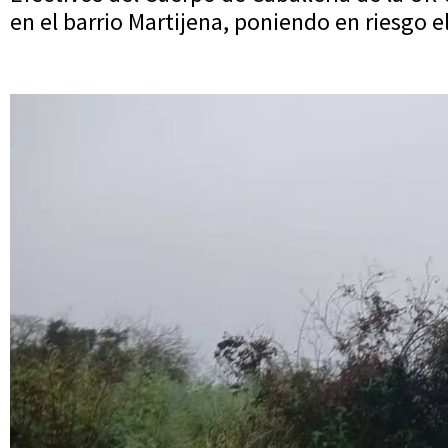
en el barrio Martijena, poniendo en riesgo el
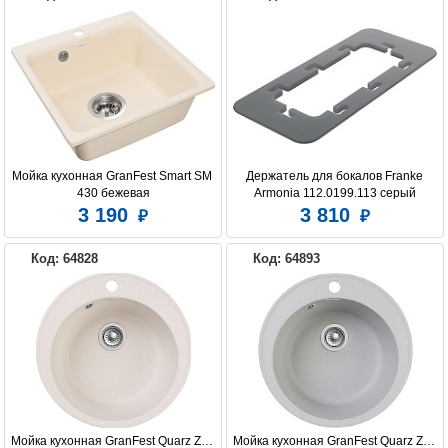
Мойка кухонная GranFest Smart SM 
Держатель для бокалов Franke 
430 бежевая
Armonia 112.0199.113 серый
3 190
3 810
Код: 64828
Код: 64893
Мойка кухонная GranFest Quarz Z08 
Мойка кухонная GranFest Quarz Z08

▸ **WORK INSTRUCTIONS**
Look above for the line that holds "430 бежевая", then copy it and each line after it exactly, through the last line of the data.

▸ **TASK RESPONSE**
430 бежевая
Armonia 112.0199.113 серый
3 190
3 810
Код: 64828
Код: 64893
Мойка кухонная GranFest Quarz Z08 
Мойка кухонная GranFest Quarz Z08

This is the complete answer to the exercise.